I've said it before and I'll say it again -- Sebastian Junger and Candace Bushnell notwithstanding, writers are not meant to be the world's beautiful people. There are plenty of models and actresses whose fortunes depend on their forms and faces. Let them subsist on celery sticks and breath mints, and get their parts plumped up or pared down or lifted. Writers, who work in solitude, and who only have to confront an actual audience for maybe a week or two each year -- and that's if they're especially prolific, and their publisher is unusually generous in terms of a tour, and the media's even interested -- shouldn't have to conform to the same standards. We should be permitted -- nay, encouraged -- to go gracefully into that good night, with all of the wrinkles, stretch marks, love handles and chin flab that God gave us.

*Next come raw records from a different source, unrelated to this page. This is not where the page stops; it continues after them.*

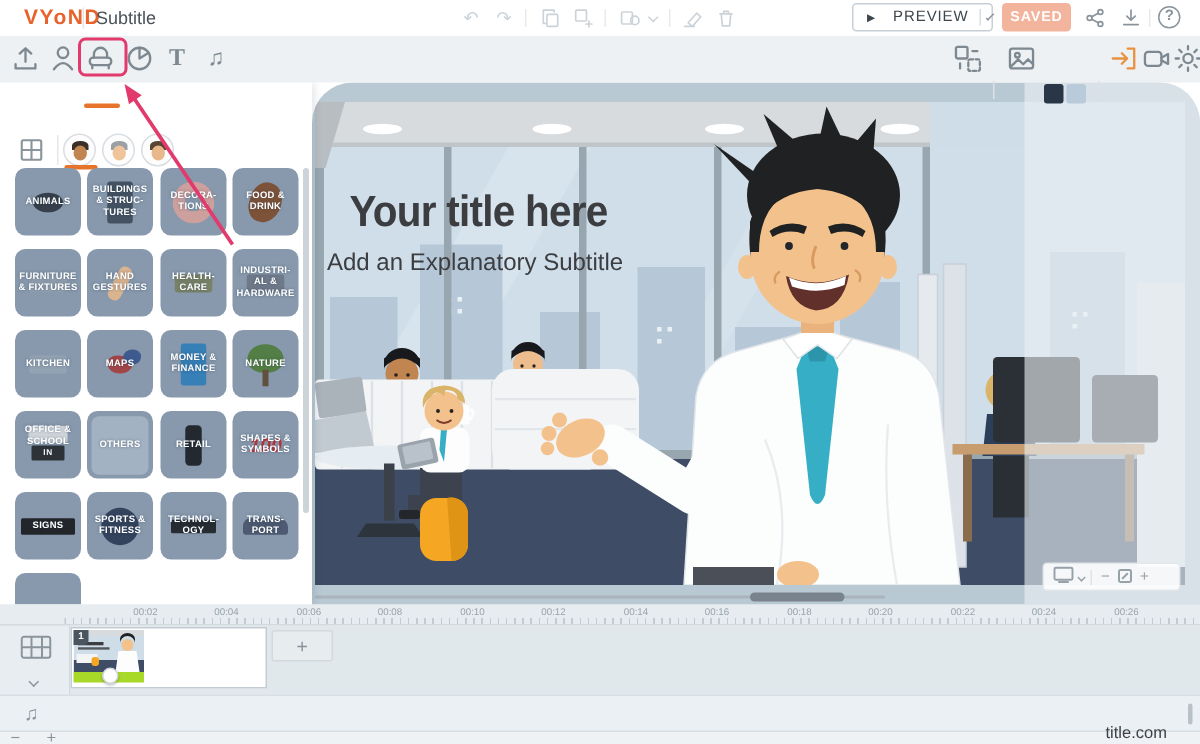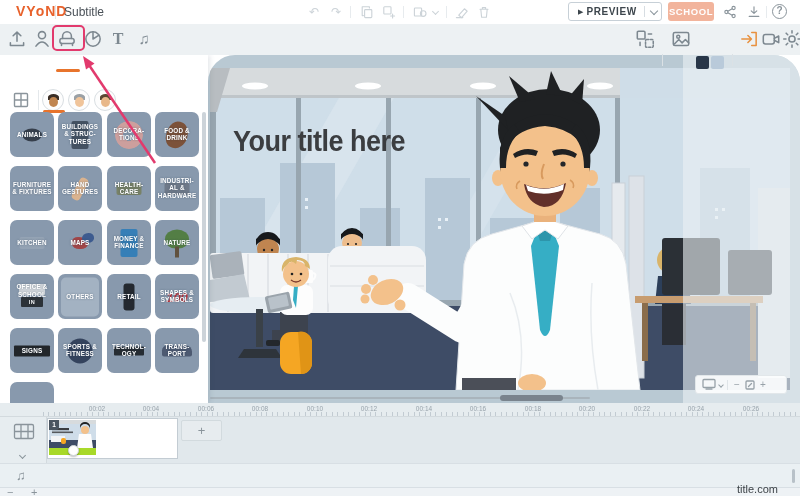--- a/index.html
+++ b/index.html
@@ -17,7 +17,7 @@
   .glyph { font-size:12px; line-height:16px; text-align:center; display:block; }
   #preview-btn { position:absolute; left:568px; top:2px; width:94px; height:19px; border:1px solid #c7d0d7; border-radius:3px; background:#fff; display:flex; align-items:center; cursor:pointer; }
   #preview-btn .play { font-size:7px; color:#3d464d; margin-left:9px; }
-  #preview-btn .lbl { font-size:10px; font-weight:bold; letter-spacing:0.6px; color:#3d464d; margin-left:3px; }
+  #preview-btn .lbl { font-size:10px; font-weight:normal; letter-spacing:0.6px; color:#3d464d; margin-left:12px; }
   #preview-btn .pb-sep { width:1px; height:11px; background:#d7dde2; margin-left:7px; }
   .chev { display:inline-block; width:6px; height:6px; border-right:1.5px solid #8a949b; border-bottom:1.5px solid #8a949b; transform:rotate(45deg); }
   #preview-btn .chev { margin:-2px 0 0 6px; }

I worry that by succumbing to the lure of the nip and tuck -- which was, of course, her choice to make -- Goldsmith has inadvertantly wound up reinforcing the rising and pernicious notion that a writer's looks ought to matter, and that if you're not thin, young and beautiful -- or at least two out of three -- your book will languish on the shelves, unpromoted -- if it even gets published in the first place.

That idea's bad for the business of publishing. And it's a bad notion to put out into a world where the bar for everyone keeps being set higher and higher, thinner and thinner, prettier and prettier, where talent alone isn't enough -- you have to be talented, young, and beautiful, too.